(Stored data)
· · ·

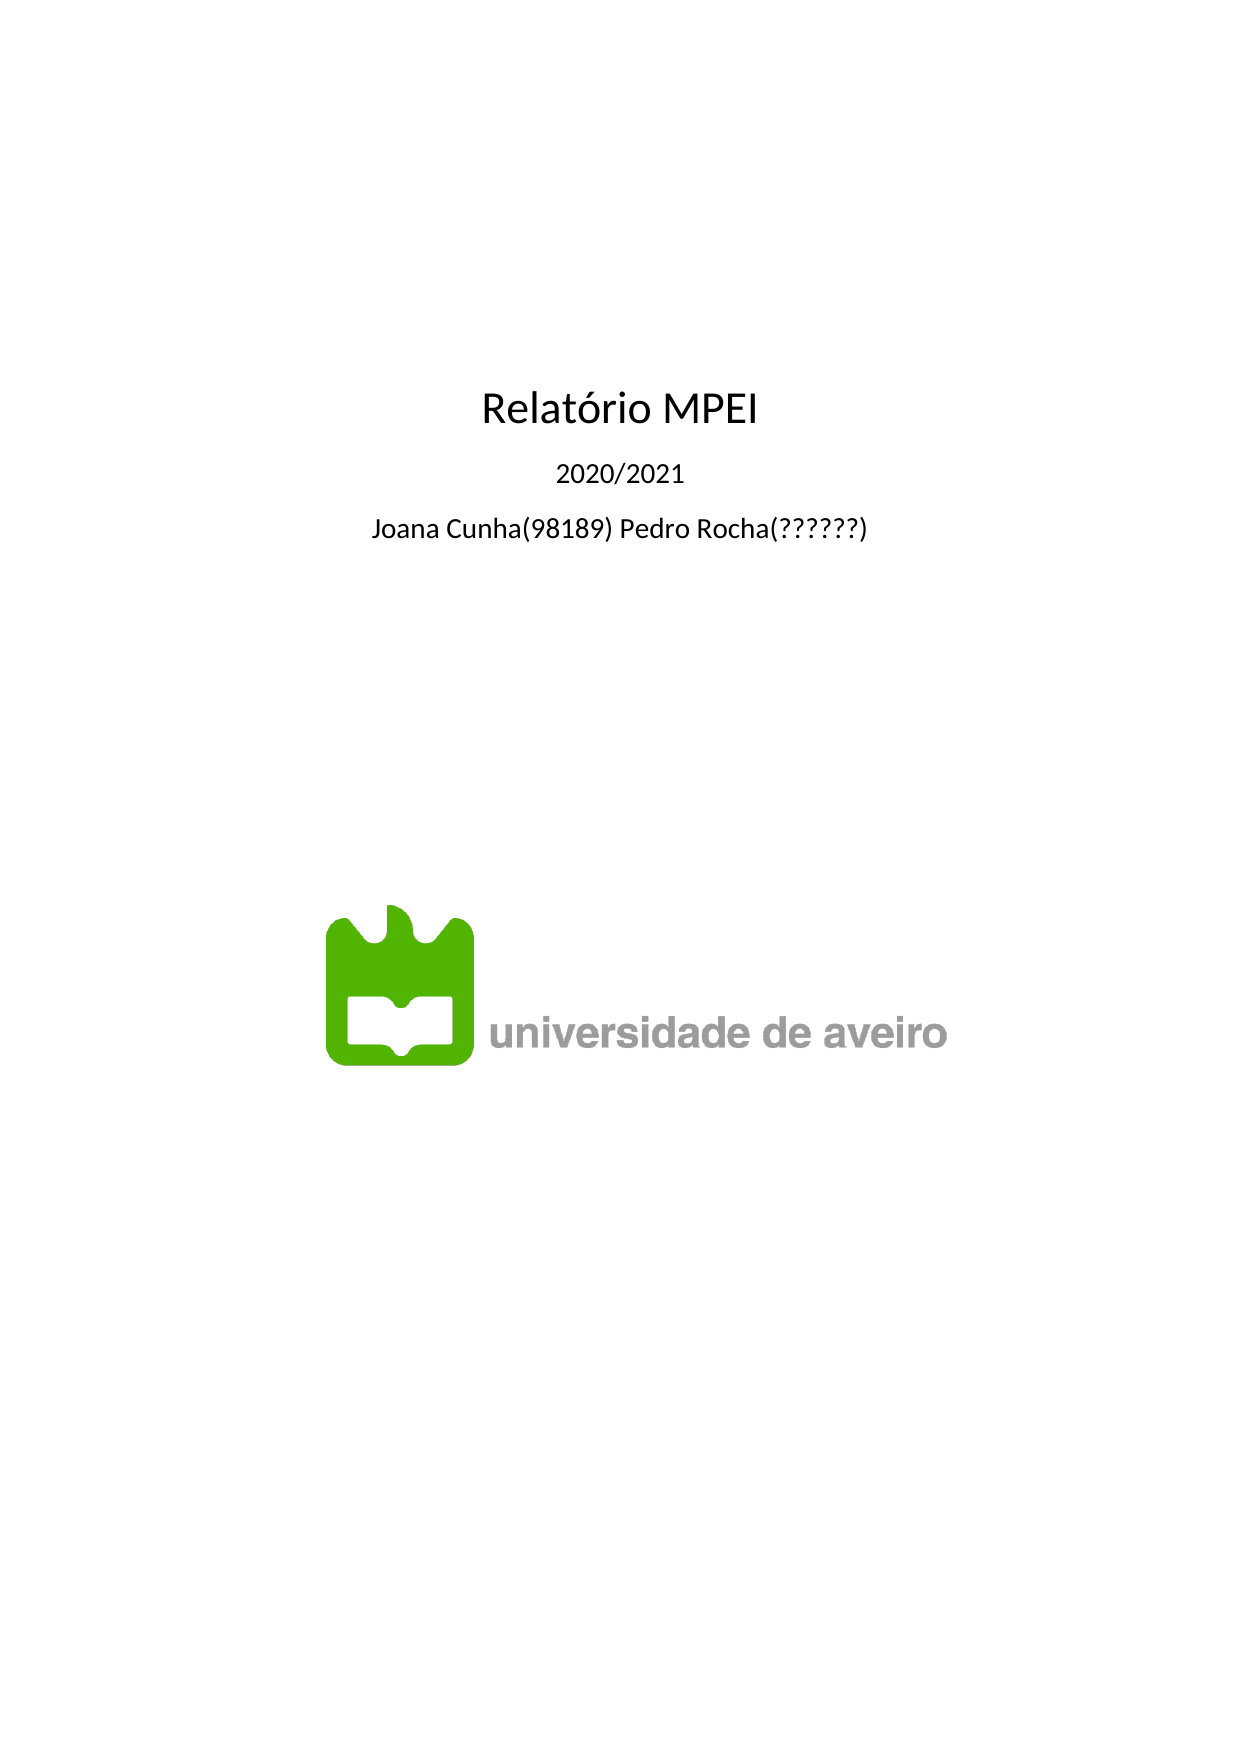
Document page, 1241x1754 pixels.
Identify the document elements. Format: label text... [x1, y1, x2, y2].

text Relatório MPEI [177, 378, 1063, 434]
text 2020/2021 [177, 456, 1063, 491]
picture [317, 897, 947, 1070]
text Joana Cunha(98189) Pedro Rocha(??????) [177, 511, 1063, 546]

· · ·

**The problem**
Your copy should match the records above exactly, apart from the pictures, which stay out.

**Answer to this task**
Document page, 1241x1754 pixels.
Identify the document elements. Format: label text... [x1, y1, x2, y2].

text Relatório MPEI [177, 378, 1063, 434]
text 2020/2021 [177, 456, 1063, 491]
picture [317, 897, 947, 1070]
text Joana Cunha(98189) Pedro Rocha(??????) [177, 511, 1063, 546]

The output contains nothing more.